On Sunday, July 22 at Avonmore Fair a remarkable group of Young Horse Whisperers from Drogheda Manor Horsemanship demonstrated their horsemanship skills in on-line, liberty and riding demonstrations with a variety of breeds of various backgrounds and temperaments including horses that had been severally abused, or suffered through the horse breaking process. Spectators learned some of the fascinating things about horses of which most people are not aware. The audience cheered and laughed at the sight of humans and horses playing in harmony with each other.

Horsetalker and Dakota another rescued horse
Driving over obstacles with Aimee and Poncho

At one point in the liberty session, 10 horses and their handlers worked at liberty with their horses, all without any lines attached to the horse.

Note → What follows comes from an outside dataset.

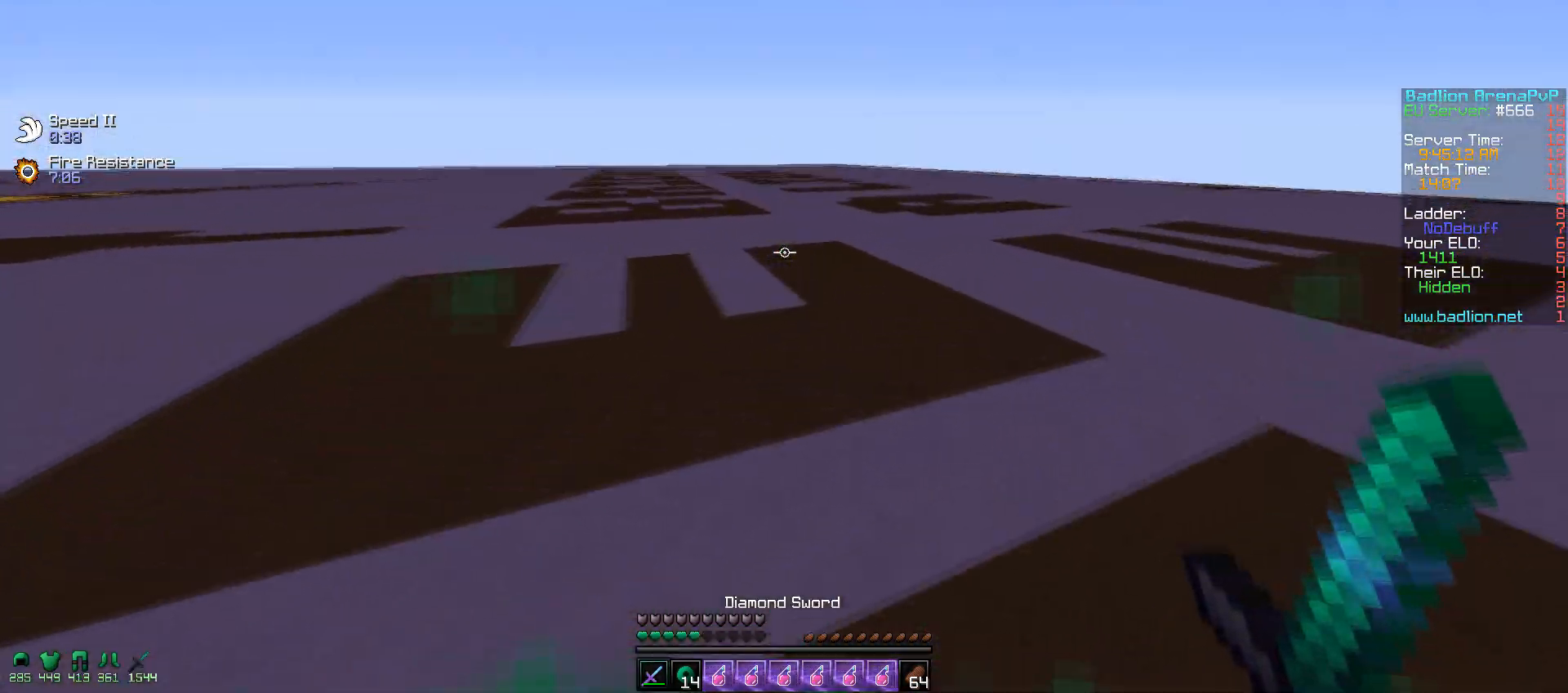
{"keys": ["d", "w"], "mouse": [], "events": [[17, "d", "up"], [50, "w", "down"], [250, "mouse_right", "down"], [300, "mouse_left", "down"], [367, "mouse_left", "up"], [367, "mouse_right", "up"], [450, "d", "down"]]}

Suddenly several horses bolted from their handlers. The audience was delighted with the antics of the, now free, horses as they teased their handlers and ran helter skelter around the arena obstacles. Without panic or outside assistance all of the young horsemen retrieved their horses without incident and went on with their horse play.

Liberty play with Cory and Poncho

The next tour stop for “Spirits in Unity” takes place at Upper Canada Village’s Horse Lovers Weekend event, August 24, 25, 26. Visitors will be treated to some amazing horse-human partnerships. We hope to see you there.

Roman Riding with Rachel Doc and Song

If you are interested in learning about our Spirits in Unity Tour for 2012 or what other people interested in horse welfare are doing with natural horsemanship in our area you can become a member of The Eastern Ontario Natural Horsemanship Club at www.meetup.com . There is no charge to join.

Whether you are just a horse lover, have dreams of owning a horse someday, or already have one, I hope these columns will give you some insight into the true nature of these magnificent creatures. I hope you will find them both informative and inspirational.

May all your dreams come true,

Garry “Horsetalker” Meek


email: droghedamanor@gmail.com

Drogheda Manor


  1. Technically, PMU foals should be in steep decline. Since 2005, farmers can’t make money selling their pregnant mares’ urine – to the one and only pharma company that purchased it – because the market for equine estrogen bottomed out.

  2. Isn’t “Accept the Human, Accept the Saddle, Accept the Rider and Accept the bit” the 4 stages of the parelli colt starting program?

  3. Mare, Thankfully, you are right, PMU is in decline. But 10 years ago it was not so.

  4. So horses in the slaughterhouse are primarily there for the chevaline market which is remains strong in countries where horse meat remains a delicacy…France, Central Asia, Japan etc. (?)

  5. I thought the colt starting was for young horses that have never been worked with.

  6. Scotty, Yes his program is primarily for that purpose, but we have found that Pat’s colt starting program works very well for older horses which may not have had any real training, for horses that need rehabilitation due to ill treatment in the past or for retraining rescue horses etc. We find it useful for filling in the gaps of horses that have supposedly already been started, but exhibit problems. We have used his techniques to help get many of our horses back on the right track. Many supposedly trained horses that we have encountered have not really completed even the taming process or as Pat would say have not Accepted the Human. We have also used Jonathan Field’s Restart program, but I prefer Pat’s Accept the Human, Accept the Saddle, Accept the Rider, and Accept the Bit training formula.

  7. Mare – Yes they are being slaughtered for that purpose and probably for the pet food market as well. In the USA, there is a moratorium on slaughter of horses. Most horses come to Canada or to Mexico for slaughter, many under appalling conditions.